While the rice growing cycle is central to the Bambam lifestyle, in recent years the economy has been most affected by the coffee and cacao crops. These provide the needed cash for purchasing goods brought in from outside.
What are Their Beliefs?
There are three religious groups among the Bambam: the Christians (Protestant and Catholic), the Moslems, and the Mappuhondo (animists). The traditional beliefs of the Mappuhondo affect the beliefs of those who call themselves Christian or Moslem.
Traditionally, one finds favor with the gods by having penaba sambulo-bulo "straight breath". This is being good, which means caring for others, not lying, doing what one says they will do. The gods will not like it if you seek to destroy the plans of others. You need to look out for the good of others.
"Tometampa" the creator god made man, animals, plants, everything which is in the world. He is the creator god, but is not consider the boss of the gods. Each of the gods controls their domain (river, hill, village, type of work or task, etc). The Christians believe in the creator God and that He is in charge of all things.
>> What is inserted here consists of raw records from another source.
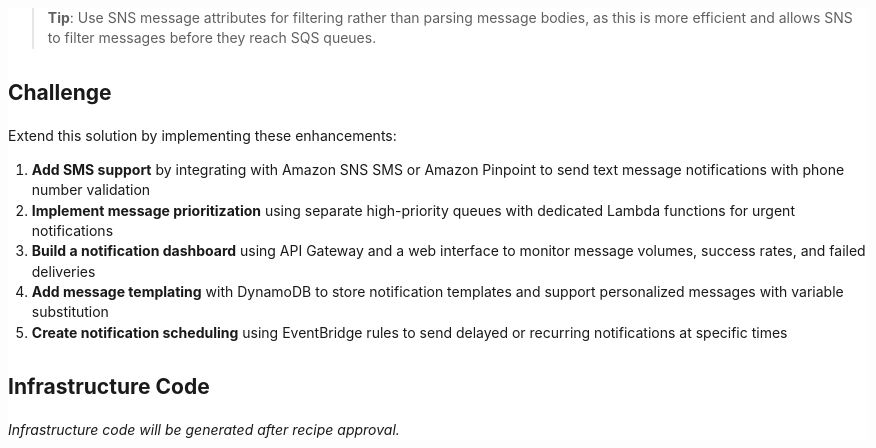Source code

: > **Tip**: Use SNS message attributes for filtering rather than parsing message bodies, as this is more efficient and allows SNS to filter messages before they reach SQS queues.

## Challenge

Extend this solution by implementing these enhancements:

1. **Add SMS support** by integrating with Amazon SNS SMS or Amazon Pinpoint to send text message notifications with phone number validation
2. **Implement message prioritization** using separate high-priority queues with dedicated Lambda functions for urgent notifications
3. **Build a notification dashboard** using API Gateway and a web interface to monitor message volumes, success rates, and failed deliveries
4. **Add message templating** with DynamoDB to store notification templates and support personalized messages with variable substitution
5. **Create notification scheduling** using EventBridge rules to send delayed or recurring notifications at specific times

## Infrastructure Code

*Infrastructure code will be generated after recipe approval.*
When a Bambam person dies he goes sau' anitu "downriver to the ghost place" which is the place of the dead. People are not sure where that place is, "maybe at the edge of the world". The river is crossed (salu sidilambam), and they cannot go across if they have no water buffalo to pull across carrying all their belongings. That is why the family must butcher at least one water buffalo for their funeral.
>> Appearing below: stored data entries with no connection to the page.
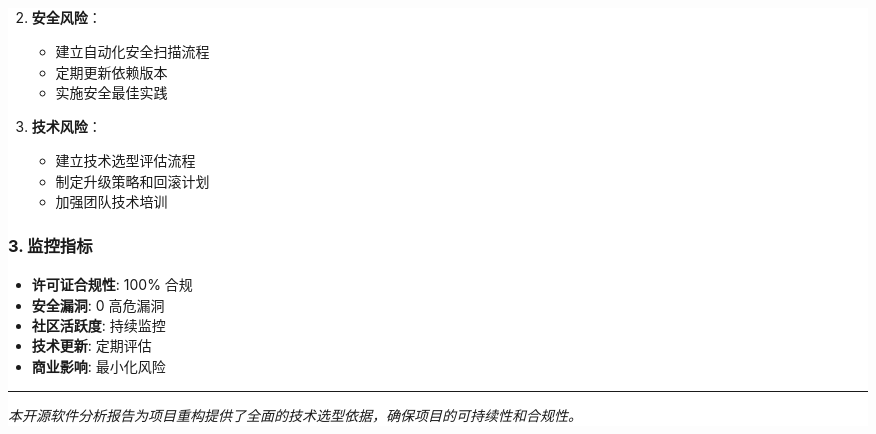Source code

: 2. **安全风险**：
   - 建立自动化安全扫描流程
   - 定期更新依赖版本
   - 实施安全最佳实践

3. **技术风险**：
   - 建立技术选型评估流程
   - 制定升级策略和回滚计划
   - 加强团队技术培训

### 3. 监控指标

- **许可证合规性**: 100% 合规
- **安全漏洞**: 0 高危漏洞
- **社区活跃度**: 持续监控
- **技术更新**: 定期评估
- **商业影响**: 最小化风险

---

*本开源软件分析报告为项目重构提供了全面的技术选型依据，确保项目的可持续性和合规性。*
Christians still butcher buffalos for funerals, but they say they do this because they'd be ashamed if they did not.
What are Their Needs?
As farmers, their concerns are for their crops: insects and rats which can destroy them, and landslides which can sweep the crops and land away. Most of the terrain is difficult and the area remote, which is seen as a great handicap by the Bambam people. They feel that because the area is difficult to get to, government administrators do not really understand the Bambam area, the people, and their situation. Some Bambam people believe they are missing out on help which is available from the government because they live in such a remote area. With transportation a difficulty, prices for the coffee and cacao grown in Bambam are low. And prices for goods brought into the area are high. Medical facilities are scarce, frequently understaffed and undersupplied. These are all problems blamed partially on the mountainous, difficult terrain.
* The Bambam New Testament and Genesis were published in 2004. Pray that the Scriptures will be read and applied to lives.
* Gospel Recording of Indonesia prepared cassette tapes of the Gospel of John and the program "The Good News" in Bambam. Pray that these recordings will be well received and touch lives.
* Political and religious tensions have disrupted lives in the Bambam region. Pray that these tensions will cause those who call themselves Christians to truly embrace Christ and that others would come to Christ through this difficult time.
* Pray for revival among the adherents of Christianity, most of whom are cultural Christians.